Procedura di rettificazione dell'atto di stato civile: legittimazione dei soggetti privati e ruolo del PM
In tema di rettifica degli atti di stato civile, è essenziale che i soggetti privati abbiano un interesse legittimo per poter agire. Secondo il d.P.R. n. 396/2000, solo il Pubblico Ministero ha automaticamente il diritto di farlo in qualsiasi momento. Questo è il principio che emerge dalla sentenza in esame.

Nel caso specifico, due donne si erano sposate nel 2016 a New York e avevano successivamente deciso di avere un figlio tramite inseminazione assistita. Nel 2017, la loro figlia era nata in California e il certificato di nascita riportava entrambi i nomi delle donne come genitori. Dopo che la relazione tra le due donne si era interrotta, il Pubblico Ministero, su richiesta dei genitori biologici, aveva chiesto al Tribunale di correggere il certificato di nascita, sostenendo che era stato trascritto erroneamente.

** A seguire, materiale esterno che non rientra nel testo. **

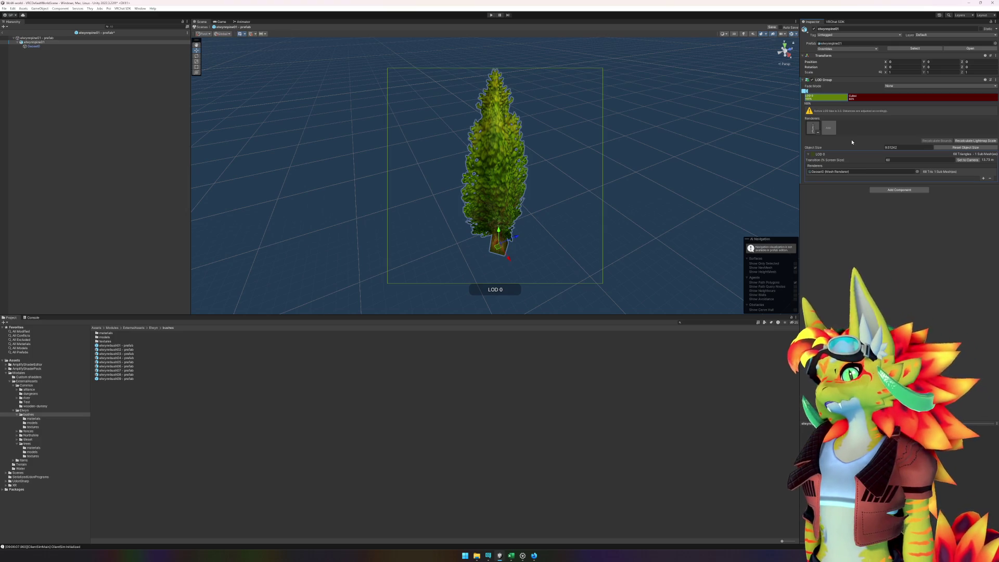
{"action": "left_click", "coordinate": [901, 161]}
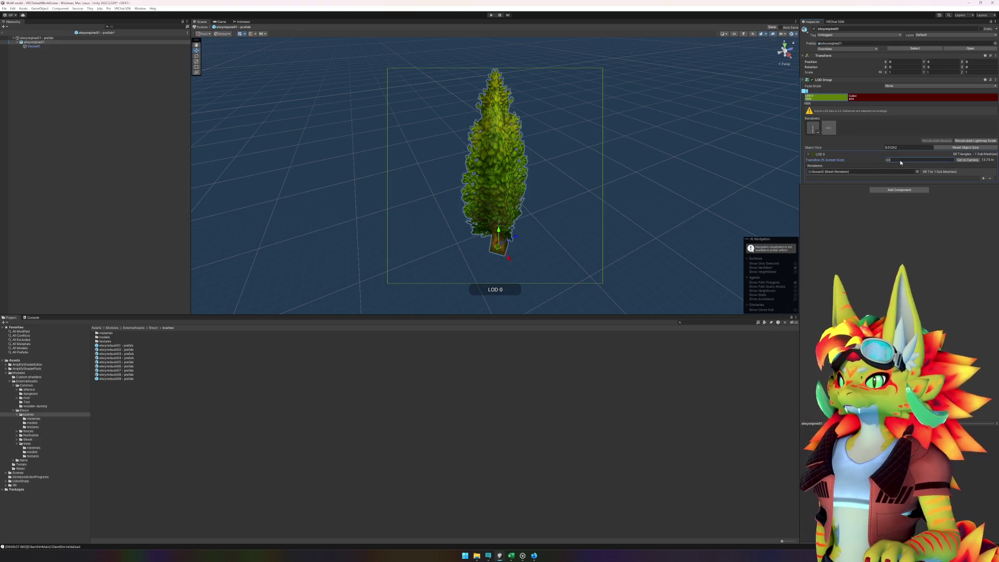
{"action": "type", "text": "5"}
{"action": "scroll", "coordinate": [658, 185], "scroll_direction": "down", "scroll_amount": 10}
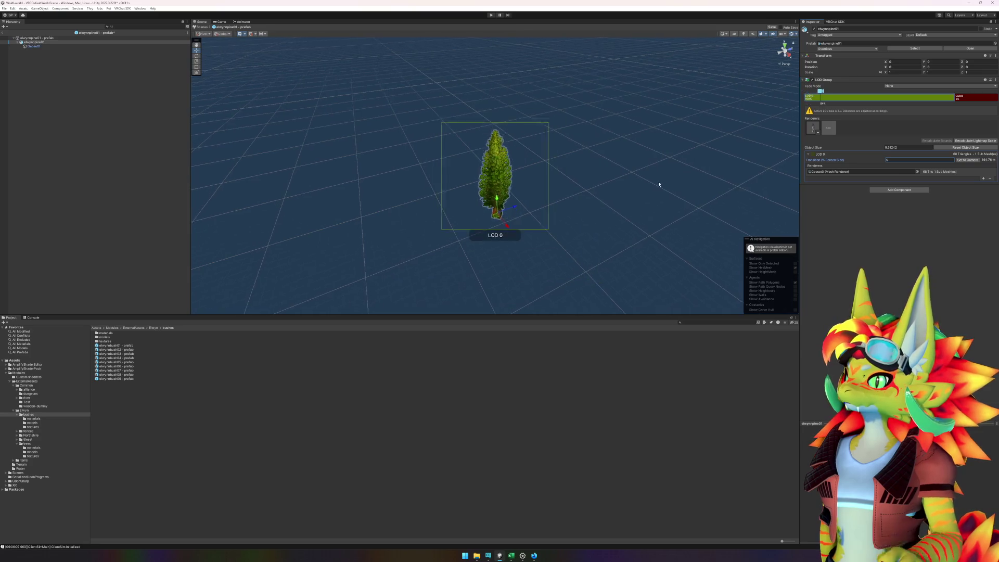
{"action": "scroll", "coordinate": [659, 185], "scroll_direction": "down", "scroll_amount": 2}
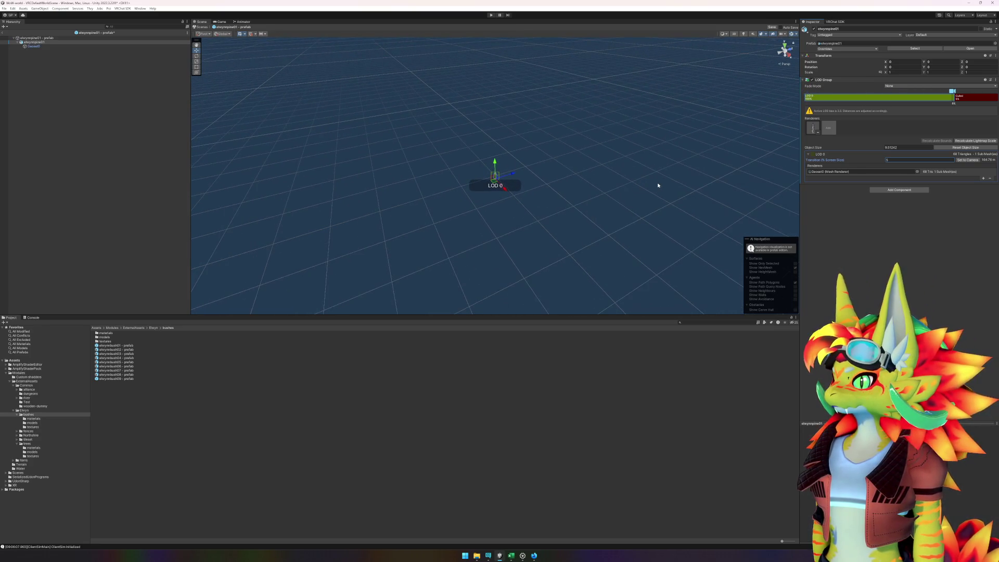
{"action": "type", "text": "7"}
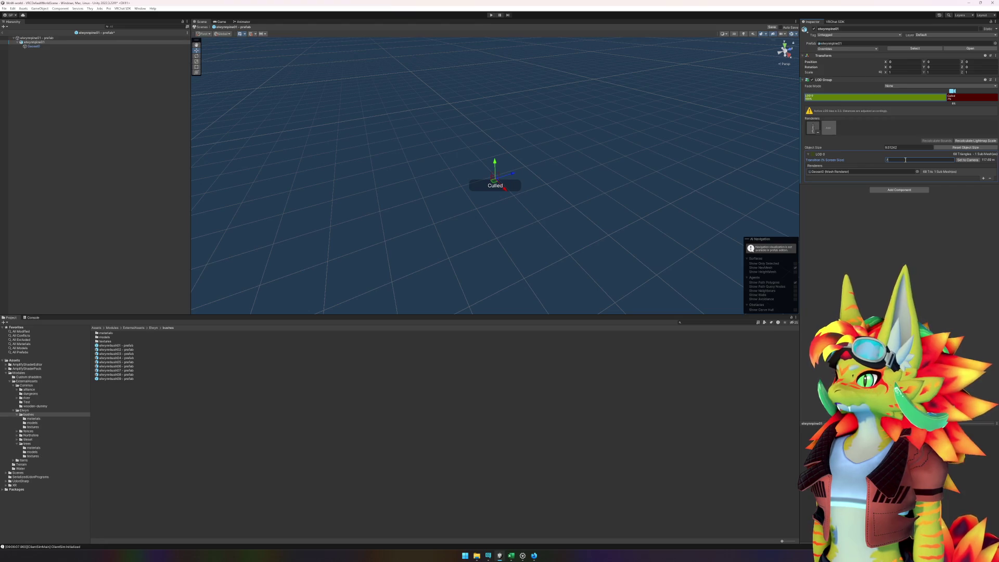
{"action": "scroll", "coordinate": [617, 234], "scroll_direction": "up", "scroll_amount": 1}
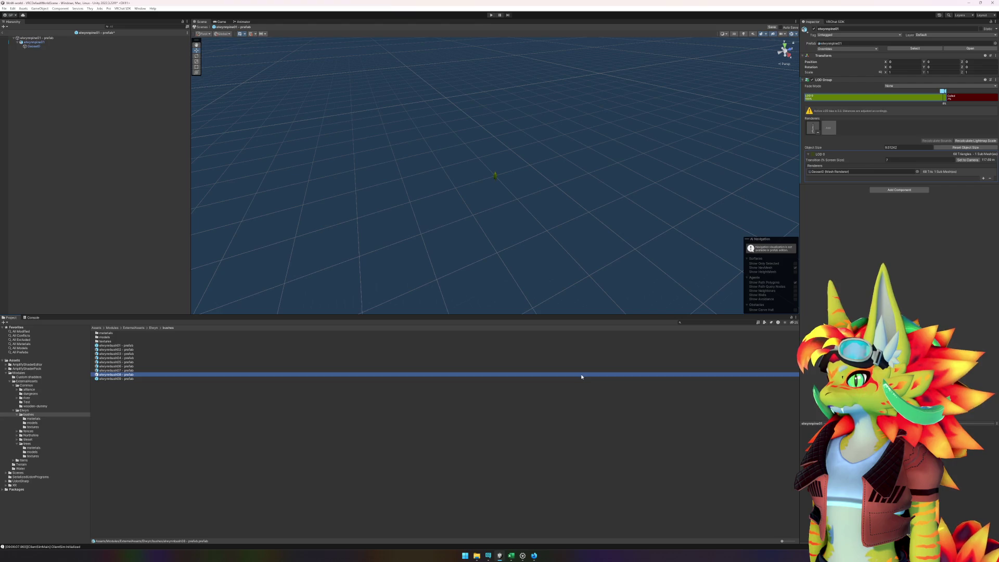
{"action": "left_click", "coordinate": [545, 443]}
Exit prefab mode and orbit around the pine to view the abbey church.
{"action": "left_click", "coordinate": [5, 33]}
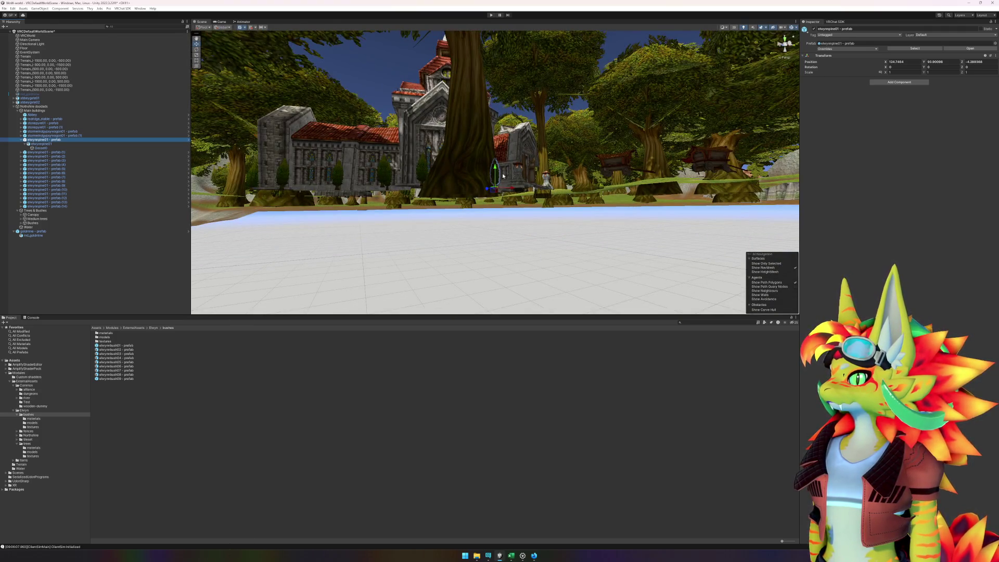
{"action": "scroll", "coordinate": [503, 226], "scroll_direction": "up", "scroll_amount": 5}
{"action": "scroll", "coordinate": [514, 255], "scroll_direction": "down", "scroll_amount": 5}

Durante il processo, la madre biologica e la tutrice legale della bambina avevano appoggiato le argomentazioni del Pubblico Ministero, mentre l'altra donna coinvolta contestava la richiesta di correzione. Il Tribunale aveva respinto la richiesta sostenendo che non c'erano motivi validi per la rettifica in quanto il certificato estero corrispondeva alla trascrizione effettuata e che la richiesta di modifica riguardava solo la paternità della donna non biologica, trasformandosi in una questione diversa.
Decisione poi confermata successivamente dalla Corte d'Appello e contestata dai genitori biologici e dal PM.
La questione è quindi giunta davanti alla Corte di Cassazione, dove viene ricordato che l'art. 95 del d.P.R. 396/2000 stabilisce chi può agire per correggere gli atti di stato civile, con il Pubblico Ministero autorizzato a farlo senza limiti temporali. Nell'azione di rettificazione, i soggetti privati devono dimostrare di avere un interesse concreto diverso da quello del PM.
Nel caso in questione, i genitori biologici non avevano dimostrato alcun interesse specifico, limitandosi a contestare le discrepanze generali tra il certificato straniero e le leggi interne.
Pertanto, la mancanza di interesse legittimo delle parti ricorrenti ha portato alla loro qualificazione giuridica come "intervenienti ad adiuvandum", rendendo inammissibile la loro impugnazione separata della decisione della Corte d'Appello.